» Activity
Some lines hold the string "torna". Copy all of them from the material that follows.
= Beginning of Section =
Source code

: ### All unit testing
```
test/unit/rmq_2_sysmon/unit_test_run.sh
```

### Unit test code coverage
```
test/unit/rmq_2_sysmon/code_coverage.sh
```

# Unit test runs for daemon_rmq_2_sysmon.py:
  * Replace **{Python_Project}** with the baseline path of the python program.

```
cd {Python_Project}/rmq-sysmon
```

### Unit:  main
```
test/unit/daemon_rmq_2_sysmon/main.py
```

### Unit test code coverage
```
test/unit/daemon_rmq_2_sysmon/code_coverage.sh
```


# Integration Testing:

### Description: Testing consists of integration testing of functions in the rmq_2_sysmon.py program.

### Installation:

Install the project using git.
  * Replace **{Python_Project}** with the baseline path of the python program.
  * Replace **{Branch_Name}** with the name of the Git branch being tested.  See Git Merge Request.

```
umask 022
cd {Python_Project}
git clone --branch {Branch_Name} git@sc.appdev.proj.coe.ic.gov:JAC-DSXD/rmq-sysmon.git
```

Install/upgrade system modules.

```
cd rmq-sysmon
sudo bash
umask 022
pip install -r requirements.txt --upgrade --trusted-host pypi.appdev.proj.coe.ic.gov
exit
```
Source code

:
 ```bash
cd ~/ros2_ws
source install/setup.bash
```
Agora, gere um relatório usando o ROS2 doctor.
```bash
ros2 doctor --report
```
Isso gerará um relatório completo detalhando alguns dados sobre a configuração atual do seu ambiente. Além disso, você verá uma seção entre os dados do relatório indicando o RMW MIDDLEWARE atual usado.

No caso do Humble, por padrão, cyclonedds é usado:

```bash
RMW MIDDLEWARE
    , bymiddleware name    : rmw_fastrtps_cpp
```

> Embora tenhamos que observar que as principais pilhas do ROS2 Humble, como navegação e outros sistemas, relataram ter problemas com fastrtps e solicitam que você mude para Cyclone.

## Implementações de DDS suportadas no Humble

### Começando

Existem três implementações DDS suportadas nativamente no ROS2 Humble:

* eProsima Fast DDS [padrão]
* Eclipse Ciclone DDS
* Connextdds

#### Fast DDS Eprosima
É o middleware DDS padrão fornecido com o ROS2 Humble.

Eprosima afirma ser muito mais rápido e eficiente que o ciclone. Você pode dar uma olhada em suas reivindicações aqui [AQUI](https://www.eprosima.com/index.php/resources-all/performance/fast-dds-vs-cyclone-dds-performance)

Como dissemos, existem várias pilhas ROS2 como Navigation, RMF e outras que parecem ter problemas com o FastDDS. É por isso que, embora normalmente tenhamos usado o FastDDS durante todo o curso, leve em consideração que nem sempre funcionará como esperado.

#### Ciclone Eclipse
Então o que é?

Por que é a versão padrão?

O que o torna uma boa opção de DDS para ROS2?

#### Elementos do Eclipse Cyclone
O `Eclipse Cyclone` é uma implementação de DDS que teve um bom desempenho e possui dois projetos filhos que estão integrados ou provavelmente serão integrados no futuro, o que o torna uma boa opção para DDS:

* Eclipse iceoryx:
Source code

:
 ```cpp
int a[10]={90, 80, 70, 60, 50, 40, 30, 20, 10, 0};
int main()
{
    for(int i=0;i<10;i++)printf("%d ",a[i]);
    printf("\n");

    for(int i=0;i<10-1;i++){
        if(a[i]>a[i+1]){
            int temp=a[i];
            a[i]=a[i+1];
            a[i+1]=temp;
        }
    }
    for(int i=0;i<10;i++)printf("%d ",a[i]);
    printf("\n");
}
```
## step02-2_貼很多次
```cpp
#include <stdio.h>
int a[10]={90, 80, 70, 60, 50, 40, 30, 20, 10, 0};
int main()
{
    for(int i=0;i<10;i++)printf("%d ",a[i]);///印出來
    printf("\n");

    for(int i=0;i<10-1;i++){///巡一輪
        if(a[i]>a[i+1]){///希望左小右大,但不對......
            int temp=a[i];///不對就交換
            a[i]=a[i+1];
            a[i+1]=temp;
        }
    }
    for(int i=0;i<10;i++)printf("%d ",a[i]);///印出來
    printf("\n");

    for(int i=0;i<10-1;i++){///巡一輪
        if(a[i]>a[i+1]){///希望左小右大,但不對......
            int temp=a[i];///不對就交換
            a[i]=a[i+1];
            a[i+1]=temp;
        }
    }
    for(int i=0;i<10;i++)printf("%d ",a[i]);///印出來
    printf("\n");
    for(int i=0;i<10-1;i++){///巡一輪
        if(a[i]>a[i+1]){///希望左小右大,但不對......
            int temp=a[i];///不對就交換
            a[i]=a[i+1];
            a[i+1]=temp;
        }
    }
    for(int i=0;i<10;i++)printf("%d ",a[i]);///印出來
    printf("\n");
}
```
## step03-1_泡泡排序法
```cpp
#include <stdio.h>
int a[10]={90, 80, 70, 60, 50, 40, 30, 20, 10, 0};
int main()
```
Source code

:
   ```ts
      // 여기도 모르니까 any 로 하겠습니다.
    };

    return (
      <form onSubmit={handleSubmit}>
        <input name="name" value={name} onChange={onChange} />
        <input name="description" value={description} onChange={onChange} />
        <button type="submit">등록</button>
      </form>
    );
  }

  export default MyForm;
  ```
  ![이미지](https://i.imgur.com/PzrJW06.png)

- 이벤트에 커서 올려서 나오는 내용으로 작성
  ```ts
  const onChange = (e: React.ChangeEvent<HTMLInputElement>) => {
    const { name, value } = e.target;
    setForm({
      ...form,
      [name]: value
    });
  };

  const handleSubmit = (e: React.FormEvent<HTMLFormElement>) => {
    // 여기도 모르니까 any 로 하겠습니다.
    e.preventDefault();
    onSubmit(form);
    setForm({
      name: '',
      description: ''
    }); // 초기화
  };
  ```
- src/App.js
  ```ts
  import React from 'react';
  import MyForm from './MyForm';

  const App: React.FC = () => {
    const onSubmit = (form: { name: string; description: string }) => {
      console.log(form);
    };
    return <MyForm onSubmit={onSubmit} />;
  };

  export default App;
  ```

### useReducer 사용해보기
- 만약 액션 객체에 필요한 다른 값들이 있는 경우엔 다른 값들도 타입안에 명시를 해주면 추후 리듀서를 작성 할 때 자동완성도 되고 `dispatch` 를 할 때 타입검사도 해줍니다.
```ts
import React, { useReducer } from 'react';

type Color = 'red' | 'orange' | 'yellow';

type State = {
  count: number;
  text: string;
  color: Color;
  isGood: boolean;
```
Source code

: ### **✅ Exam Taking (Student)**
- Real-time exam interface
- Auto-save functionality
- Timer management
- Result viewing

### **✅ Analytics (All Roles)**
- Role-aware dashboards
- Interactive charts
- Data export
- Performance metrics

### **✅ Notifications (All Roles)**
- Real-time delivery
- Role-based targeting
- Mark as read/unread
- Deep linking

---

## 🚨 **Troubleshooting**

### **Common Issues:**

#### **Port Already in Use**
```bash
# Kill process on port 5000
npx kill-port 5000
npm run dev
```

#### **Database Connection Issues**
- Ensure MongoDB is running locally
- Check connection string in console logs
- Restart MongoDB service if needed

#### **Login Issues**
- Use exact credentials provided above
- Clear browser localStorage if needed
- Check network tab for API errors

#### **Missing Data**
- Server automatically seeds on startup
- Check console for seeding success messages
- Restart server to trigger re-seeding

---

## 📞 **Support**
= End of Section =
» Problem solution
O que o torna uma boa opção de DDS para ROS2?
O `Eclipse Cyclone` é uma implementação de DDS que teve um bom desempenho e possui dois projetos filhos que estão integrados ou provavelmente serão integrados no futuro, o que o torna uma boa opção para DDS:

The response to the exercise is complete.